Summary: Christ's unchanging love, entering into our ever-changing lives and worlds, can only be effective if we allow ourselves to expand our hearts and lives to try to love Him in return.

Friday of the 22nd Week in Course 2025 (St. Teresa of Calcutta)

“In the beginning was the Word, and the Word was with God, and the Word was God. He was in the beginning with God. All things came into being through him, and without him not one thing came into being.” That is how St. John the Evangelist said it, and we can be so grateful that it’s essentially what Paul wrote, “Christ Jesus is the image of the invisible God, the firstborn of all creation. For in him were created all things in heaven and on earth, the visible and the invisible, whether thrones or dominions or principalities or powers; all things were created through him and for him. He is before all things, and in him all things hold together.”
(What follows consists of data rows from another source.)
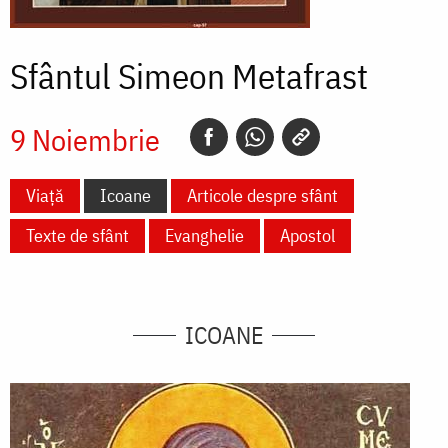
Sfântul Simeon Metafrast
9 Noiembrie
Viață
Icoane
Articole despre sfânt
Texte de sfânt
Evanghelie
Apostol
ICOANE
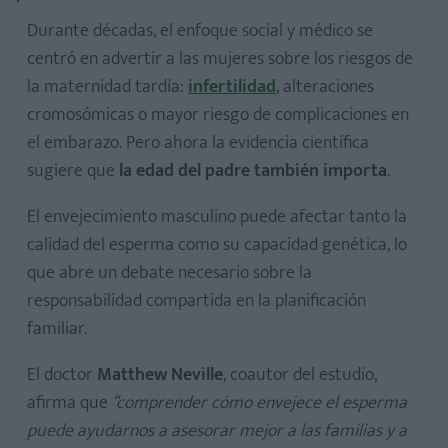
Durante décadas, el enfoque social y médico se
centró en advertir a las mujeres sobre los riesgos de
la maternidad tardía:
infertilidad
, alteraciones
cromosómicas o mayor riesgo de complicaciones en
el embarazo. Pero ahora la evidencia científica
sugiere que
la edad del padre también importa
.
El envejecimiento masculino puede afectar tanto la
calidad del esperma como su capacidad genética, lo
que abre un debate necesario sobre la
responsabilidad compartida en la planificación
familiar.
El doctor
Matthew Neville
, coautor del estudio,
afirma que
“comprender cómo envejece el esperma
puede ayudarnos a asesorar mejor a las familias y a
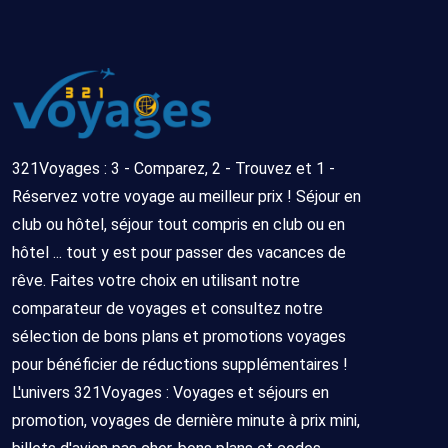
321Voyages : 3 - Comparez, 2 - Trouvez et 1 -
Réservez votre voyage au meilleur prix ! Séjour en
club ou hôtel, séjour tout compris en club ou en
hôtel ... tout y est pour passer des vacances de
rêve. Faites votre choix en utilisant notre
comparateur de voyages et consultez notre
sélection de bons plans et promotions voyages
pour bénéficier de réductions supplémentaires !
L'univers 321Voyages : Voyages et séjours en
promotion, voyages de dernière minute à prix mini,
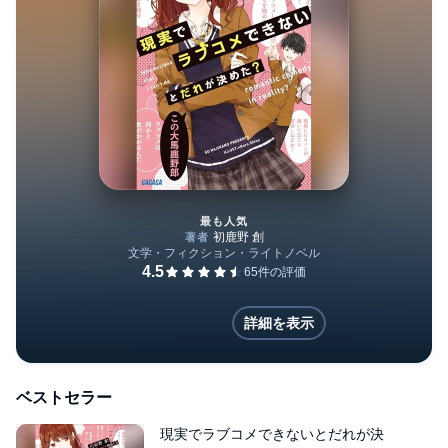
最も人気
現実でラブコメできないとだれ
詳細を表示
ベストセラー
現実でラブコメできないとだれが決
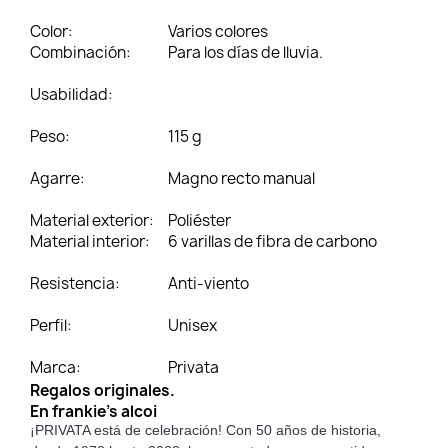
Color:
Varios colores
Combinación:
Para los días de lluvia.
Usabilidad:
Peso:
115 g
Agarre:
Magno recto manual
Material exterior:
Poliéster
Material interior:
6 varillas de fibra de carbono
Resistencia:
Anti-viento
Perfil:
Unisex
Marca:
Privata
Regalos originales.
En frankie's alcoi
¡PRIVATA está de celebración! Con 50 años de historia,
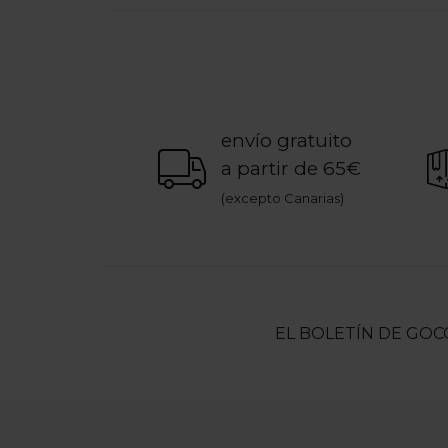
envío gratuito
a partir de 65€
(excepto Canarias)
EL BOLETÍN DE GOC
St. Paul calling Him the “firstborn of all creation” does not mean Jesus was a creature. That was the heresy of Arius. He was firstborn, the perfect image of the Father, but He was and is “God from God, Light from Light, true God from true God.” All creation came into being through Him. So the Son cannot be part of the created order.

But the Son of God took flesh in the Virgin Mary, and so He had the fullness of human nature. Because He was both God and man, He could empty Himself of His glory and offer Himself as a sacrifice to make peace between God and man by the Blood of His cross. We are human and so through faith, in baptism, we can partake of Christ’s death and offering, becoming other Christs for this world today.

This plan just burst the mental capacity of the first-century Pharisee, who didn’t understand why the disciples of John fasted, and those of Jesus did not. Jesus presented Himself to them as the Divine Bridegroom readying His disciples for the wedding feast. Why did that offend the Pharisees and scribes so much? Because the OT, especially in the prophets Isaiah and Hosea, envisioned YHWH/Adonai as the bridegroom and the people of Israel as the bride. When Jesus went further and compared His teaching and His mission to wine being poured out into a wineskin, they knew He was talking about their rites and teaching systems, which could not expand to accommodate the rites and teachings of Christ and the Church He was establishing. Jesus knew that there could be no compromise with the old sectarianism of Israel, and that they would, and did, conspire to murder Him.

Our psalmist today leads us in acclaiming the goodness, the chesed or loving kindness and the amunah or faithfulness of the Lord. We do make a mistake when we love the status quo so much that we cannot expand or adjust our thinking to the Word of God. The mistake is believing that God’s unchanging faithfulness is as procrustean as our habits. The very fact that God’s reality transcends our ability to understand His work means that we must always be ready to change our appreciation of Him. His unchanging love, entering into our ever-changing lives and worlds, can only be effective if we allow ourselves to expand our hearts and lives to try to love Him in return.

Those who have studied the life of the woman we celebrate today, St. Teresa of Calcutta, realize that she was always ready to expand her heart and life, and that of her religious congregation, the Missionaries of Charity. Only in that way could they bear effective witness not only to the indigent homeless they served, but to us self-satisfied moderns living in a society that considers unselfish, ever-giving love to be a waste.